• **Records for this exercise**
* begin *
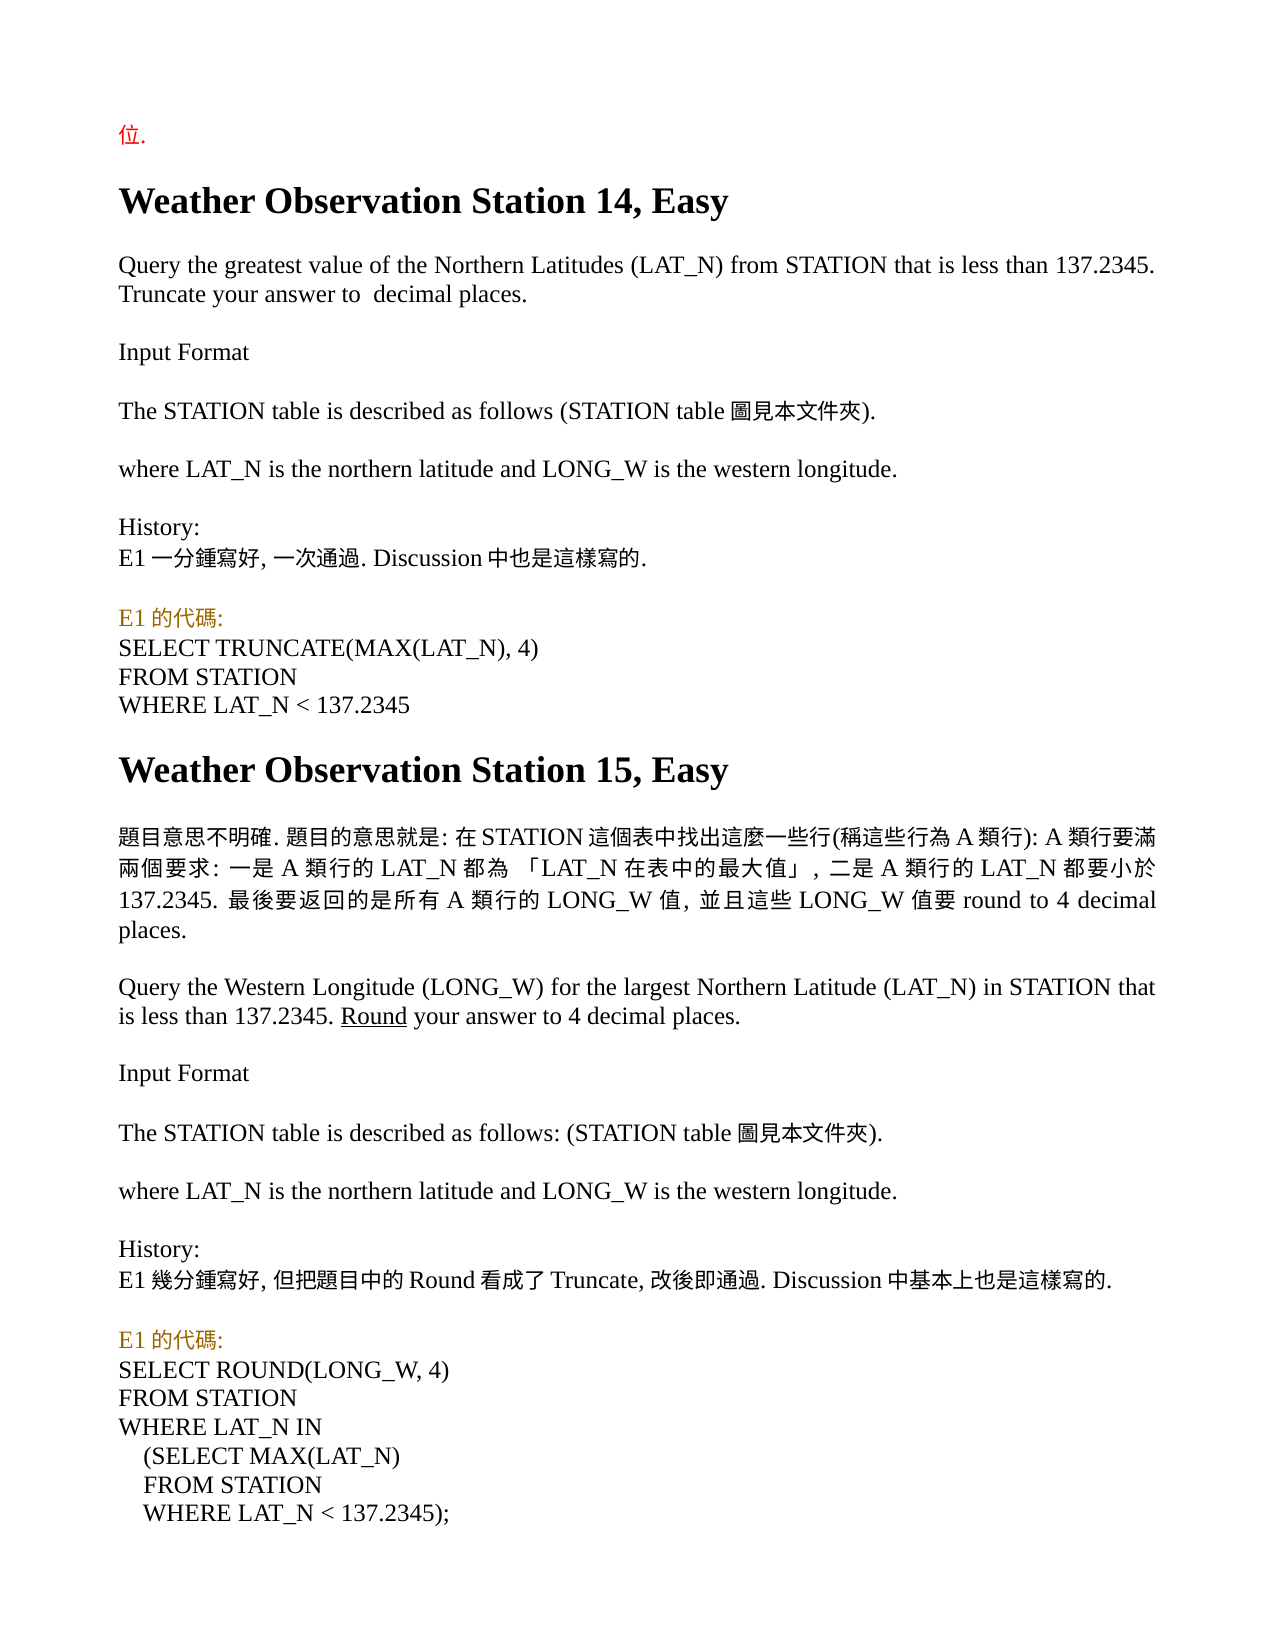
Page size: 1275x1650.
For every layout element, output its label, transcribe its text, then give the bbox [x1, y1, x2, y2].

text WHERE LAT_N IN [118, 1412, 1157, 1441]
text FROM STATION [118, 662, 1157, 690]
text E1的代碼: [118, 1323, 1157, 1355]
text where LAT_N is the northern latitude and LONG_W is the western longitude. [118, 1176, 1157, 1205]
text WHERE LAT_N < 137.2345 [118, 690, 1157, 719]
text (SELECT MAX(LAT_N) [118, 1441, 1157, 1470]
text Query the Western Longitude (LONG_W) for the largest Northern Latitude (LAT_N) in STATION that is less than 137.2345. Round your answer to 4 decimal places. [118, 972, 1157, 1030]
text SELECT TRUNCATE(MAX(LAT_N), 4) [118, 633, 1157, 662]
text History: [118, 512, 1157, 541]
text Input Format [118, 1058, 1157, 1087]
text The STATION table is described as follows: (STATION table圖見本文件夾). [118, 1116, 1157, 1148]
text History: [118, 1234, 1157, 1263]
text 題目意思不明確. 題目的意思就是: 在STATION這個表中找出這麼一些行(稱這些行為A類行): A類行要滿兩個要求: 一是A類行的LAT_N都為 「LAT_N在表中的最大值」, 二是A類行的LAT_N都要小於 137.2345. 最後要返回的是所有A類行的LONG_W值, 並且這些LONG_W值要round to 4 decimal places. [118, 820, 1157, 943]
text E1幾分鍾寫好, 但把題目中的Round看成了Truncate, 改後即通過. Discussion中基本上也是這樣寫的. [118, 1263, 1157, 1294]
text where LAT_N is the northern latitude and LONG_W is the western longitude. [118, 454, 1157, 483]
text 位. [118, 118, 1157, 150]
text WHERE LAT_N < 137.2345); [118, 1498, 1157, 1527]
text Input Format [118, 337, 1157, 365]
text Query the greatest value of the Northern Latitudes (LAT_N) from STATION that is less than 137.2345. Truncate your answer to decimal places. [118, 250, 1157, 308]
text E1的代碼: [118, 601, 1157, 633]
text FROM STATION [118, 1470, 1157, 1498]
text Weather Observation Station 14, Easy [118, 178, 1157, 222]
text Weather Observation Station 15, Easy [118, 748, 1157, 791]
text FROM STATION [118, 1383, 1157, 1412]
text The STATION table is described as follows (STATION table圖見本文件夾). [118, 394, 1157, 426]
text SELECT ROUND(LONG_W, 4) [118, 1355, 1157, 1383]
text E1一分鍾寫好, 一次通過. Discussion中也是這樣寫的. [118, 541, 1157, 572]
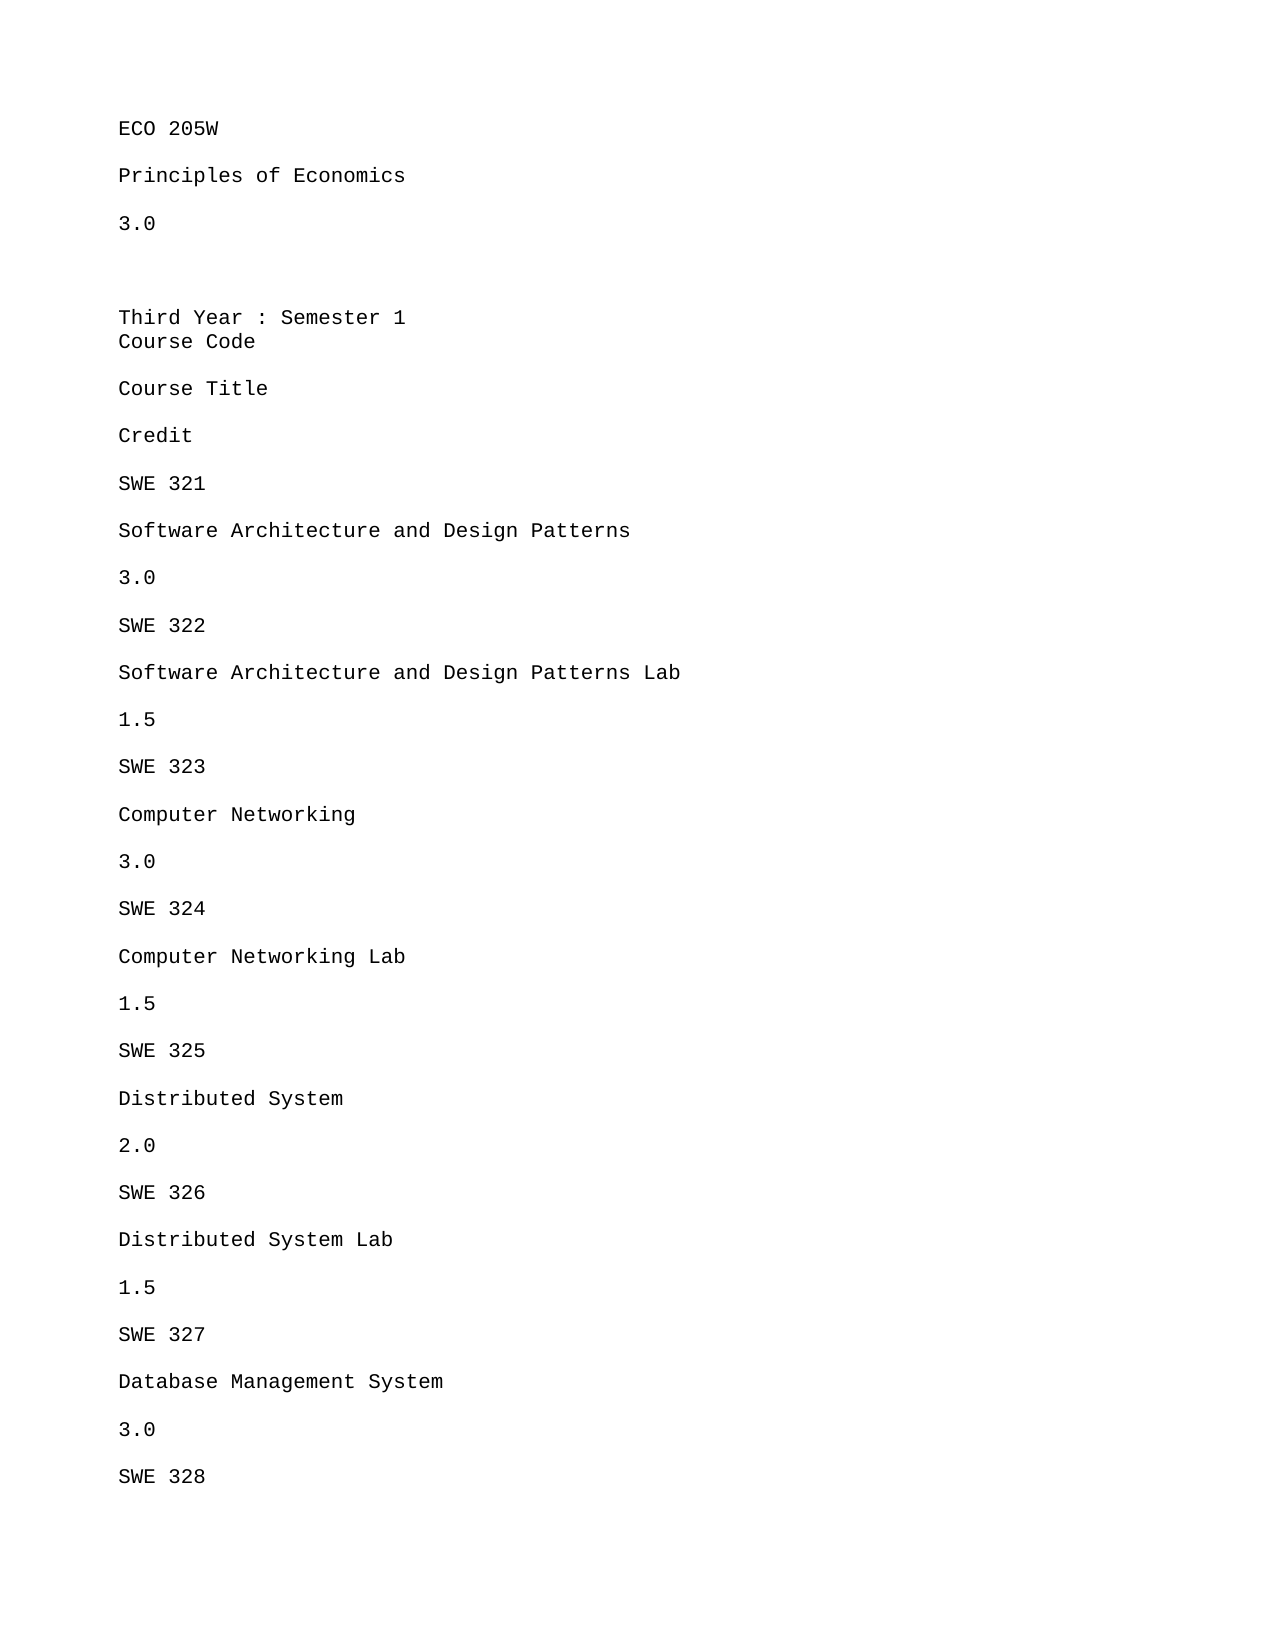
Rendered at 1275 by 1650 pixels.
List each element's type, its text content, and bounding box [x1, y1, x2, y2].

text 3.0 [118, 851, 1157, 875]
text 3.0 [118, 567, 1157, 591]
text 2.0 [118, 1135, 1157, 1158]
text 1.5 [118, 709, 1157, 733]
text Principles of Economics [118, 165, 1157, 189]
text Distributed System [118, 1088, 1157, 1111]
text SWE 327 [118, 1324, 1157, 1348]
text SWE 323 [118, 757, 1157, 780]
text Course Title [118, 378, 1157, 402]
text SWE 321 [118, 473, 1157, 496]
text Course Code [118, 331, 1157, 354]
text Credit [118, 426, 1157, 449]
text SWE 328 [118, 1466, 1157, 1489]
text 3.0 [118, 213, 1157, 236]
text 1.5 [118, 993, 1157, 1017]
text Distributed System Lab [118, 1229, 1157, 1253]
text Third Year : Semester 1 [118, 307, 1157, 331]
text SWE 325 [118, 1040, 1157, 1064]
text SWE 322 [118, 615, 1157, 638]
text Computer Networking Lab [118, 946, 1157, 969]
text 1.5 [118, 1277, 1157, 1300]
text 3.0 [118, 1419, 1157, 1442]
text Computer Networking [118, 804, 1157, 827]
text Database Management System [118, 1371, 1157, 1395]
text Software Architecture and Design Patterns [118, 520, 1157, 544]
text SWE 324 [118, 898, 1157, 922]
text Software Architecture and Design Patterns Lab [118, 662, 1157, 686]
text SWE 326 [118, 1182, 1157, 1206]
text ECO 205W [118, 118, 1157, 142]
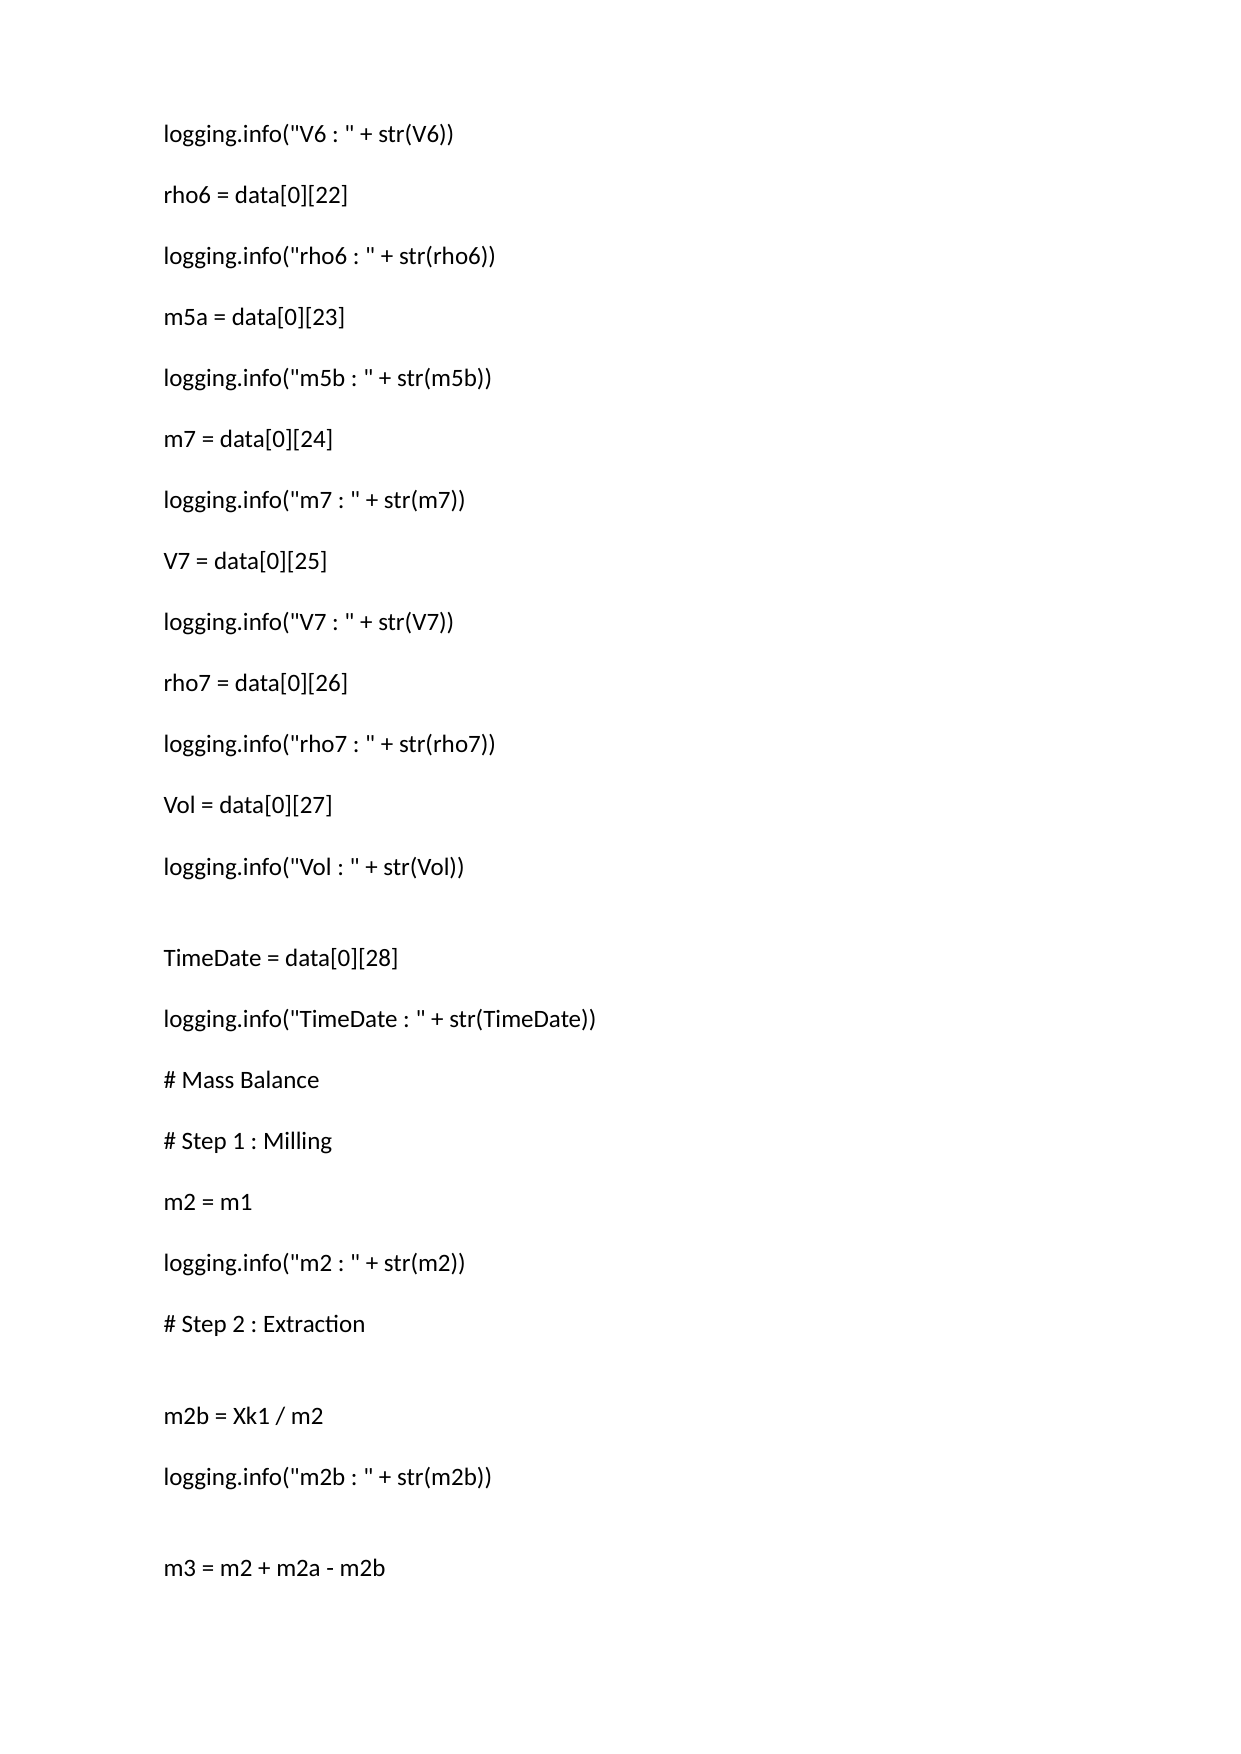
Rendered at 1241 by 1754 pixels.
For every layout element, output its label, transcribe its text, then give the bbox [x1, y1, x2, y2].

text logging.info("m2 : " + str(m2)) [118, 1247, 1122, 1278]
text m3 = m2 + m2a - m2b [118, 1553, 1122, 1583]
text logging.info("rho7 : " + str(rho7)) [118, 728, 1122, 759]
text # Step 2 : Extraction [118, 1308, 1122, 1339]
text logging.info("m7 : " + str(m7)) [118, 484, 1122, 515]
text rho7 = data[0][26] [118, 667, 1122, 698]
text logging.info("m5b : " + str(m5b)) [118, 362, 1122, 393]
text m2b = Xk1 / m2 [118, 1400, 1122, 1431]
text m5a = data[0][23] [118, 301, 1122, 332]
text logging.info("V6 : " + str(V6)) [118, 118, 1122, 149]
text # Mass Balance [118, 1064, 1122, 1095]
text Vol = data[0][27] [118, 789, 1122, 820]
text m2 = m1 [118, 1186, 1122, 1217]
text logging.info("m2b : " + str(m2b)) [118, 1461, 1122, 1492]
text logging.info("TimeDate : " + str(TimeDate)) [118, 1003, 1122, 1034]
text logging.info("Vol : " + str(Vol)) [118, 851, 1122, 881]
text logging.info("V7 : " + str(V7)) [118, 606, 1122, 637]
text logging.info("rho6 : " + str(rho6)) [118, 240, 1122, 271]
text # Step 1 : Milling [118, 1125, 1122, 1156]
text TimeDate = data[0][28] [118, 942, 1122, 973]
text m7 = data[0][24] [118, 423, 1122, 454]
text rho6 = data[0][22] [118, 179, 1122, 210]
text V7 = data[0][25] [118, 545, 1122, 576]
* end *
• **Job**
Pull every line of the data above out word for word, leaving out the pictures.

• **Complete output**
Page size: 1275x1650.
For every layout element, output its label, transcribe its text, then give the bbox [x1, y1, x2, y2].

text WHERE LAT_N IN [118, 1412, 1157, 1441]
text FROM STATION [118, 662, 1157, 690]
text E1的代碼: [118, 1323, 1157, 1355]
text where LAT_N is the northern latitude and LONG_W is the western longitude. [118, 1176, 1157, 1205]
text WHERE LAT_N < 137.2345 [118, 690, 1157, 719]
text (SELECT MAX(LAT_N) [118, 1441, 1157, 1470]
text Query the Western Longitude (LONG_W) for the largest Northern Latitude (LAT_N) in STATION that is less than 137.2345. Round your answer to 4 decimal places. [118, 972, 1157, 1030]
text SELECT TRUNCATE(MAX(LAT_N), 4) [118, 633, 1157, 662]
text History: [118, 512, 1157, 541]
text Input Format [118, 1058, 1157, 1087]
text The STATION table is described as follows: (STATION table圖見本文件夾). [118, 1116, 1157, 1148]
text History: [118, 1234, 1157, 1263]
text 題目意思不明確. 題目的意思就是: 在STATION這個表中找出這麼一些行(稱這些行為A類行): A類行要滿兩個要求: 一是A類行的LAT_N都為 「LAT_N在表中的最大值」, 二是A類行的LAT_N都要小於 137.2345. 最後要返回的是所有A類行的LONG_W值, 並且這些LONG_W值要round to 4 decimal places. [118, 820, 1157, 943]
text E1幾分鍾寫好, 但把題目中的Round看成了Truncate, 改後即通過. Discussion中基本上也是這樣寫的. [118, 1263, 1157, 1294]
text where LAT_N is the northern latitude and LONG_W is the western longitude. [118, 454, 1157, 483]
text 位. [118, 118, 1157, 150]
text WHERE LAT_N < 137.2345); [118, 1498, 1157, 1527]
text Input Format [118, 337, 1157, 365]
text Query the greatest value of the Northern Latitudes (LAT_N) from STATION that is less than 137.2345. Truncate your answer to decimal places. [118, 250, 1157, 308]
text E1的代碼: [118, 601, 1157, 633]
text FROM STATION [118, 1470, 1157, 1498]
text Weather Observation Station 14, Easy [118, 178, 1157, 222]
text Weather Observation Station 15, Easy [118, 748, 1157, 791]
text FROM STATION [118, 1383, 1157, 1412]
text The STATION table is described as follows (STATION table圖見本文件夾). [118, 394, 1157, 426]
text SELECT ROUND(LONG_W, 4) [118, 1355, 1157, 1383]
text E1一分鍾寫好, 一次通過. Discussion中也是這樣寫的. [118, 541, 1157, 572]
Rendered at 1275 by 1650 pixels.
List each element's type, its text content, and bounding box [x1, y1, x2, y2].

text 3.0 [118, 851, 1157, 875]
text 3.0 [118, 567, 1157, 591]
text 2.0 [118, 1135, 1157, 1158]
text 1.5 [118, 709, 1157, 733]
text Principles of Economics [118, 165, 1157, 189]
text Distributed System [118, 1088, 1157, 1111]
text SWE 327 [118, 1324, 1157, 1348]
text SWE 323 [118, 757, 1157, 780]
text Course Title [118, 378, 1157, 402]
text SWE 321 [118, 473, 1157, 496]
text Course Code [118, 331, 1157, 354]
text Credit [118, 426, 1157, 449]
text SWE 328 [118, 1466, 1157, 1489]
text 3.0 [118, 213, 1157, 236]
text 1.5 [118, 993, 1157, 1017]
text Distributed System Lab [118, 1229, 1157, 1253]
text Third Year : Semester 1 [118, 307, 1157, 331]
text SWE 325 [118, 1040, 1157, 1064]
text SWE 322 [118, 615, 1157, 638]
text Computer Networking Lab [118, 946, 1157, 969]
text 1.5 [118, 1277, 1157, 1300]
text 3.0 [118, 1419, 1157, 1442]
text Computer Networking [118, 804, 1157, 827]
text Database Management System [118, 1371, 1157, 1395]
text Software Architecture and Design Patterns [118, 520, 1157, 544]
text SWE 324 [118, 898, 1157, 922]
text Software Architecture and Design Patterns Lab [118, 662, 1157, 686]
text SWE 326 [118, 1182, 1157, 1206]
text ECO 205W [118, 118, 1157, 142]
Rendered at 1241 by 1754 pixels.
For every layout element, output its label, transcribe its text, then give the bbox [x1, y1, x2, y2].

text logging.info("m2 : " + str(m2)) [118, 1247, 1122, 1278]
text m3 = m2 + m2a - m2b [118, 1553, 1122, 1583]
text logging.info("rho7 : " + str(rho7)) [118, 728, 1122, 759]
text # Step 2 : Extraction [118, 1308, 1122, 1339]
text logging.info("m7 : " + str(m7)) [118, 484, 1122, 515]
text rho7 = data[0][26] [118, 667, 1122, 698]
text logging.info("m5b : " + str(m5b)) [118, 362, 1122, 393]
text m2b = Xk1 / m2 [118, 1400, 1122, 1431]
text m5a = data[0][23] [118, 301, 1122, 332]
text logging.info("V6 : " + str(V6)) [118, 118, 1122, 149]
text # Mass Balance [118, 1064, 1122, 1095]
text Vol = data[0][27] [118, 789, 1122, 820]
text m2 = m1 [118, 1186, 1122, 1217]
text logging.info("m2b : " + str(m2b)) [118, 1461, 1122, 1492]
text logging.info("TimeDate : " + str(TimeDate)) [118, 1003, 1122, 1034]
text logging.info("Vol : " + str(Vol)) [118, 851, 1122, 881]
text logging.info("V7 : " + str(V7)) [118, 606, 1122, 637]
text logging.info("rho6 : " + str(rho6)) [118, 240, 1122, 271]
text # Step 1 : Milling [118, 1125, 1122, 1156]
text TimeDate = data[0][28] [118, 942, 1122, 973]
text m7 = data[0][24] [118, 423, 1122, 454]
text rho6 = data[0][22] [118, 179, 1122, 210]
text V7 = data[0][25] [118, 545, 1122, 576]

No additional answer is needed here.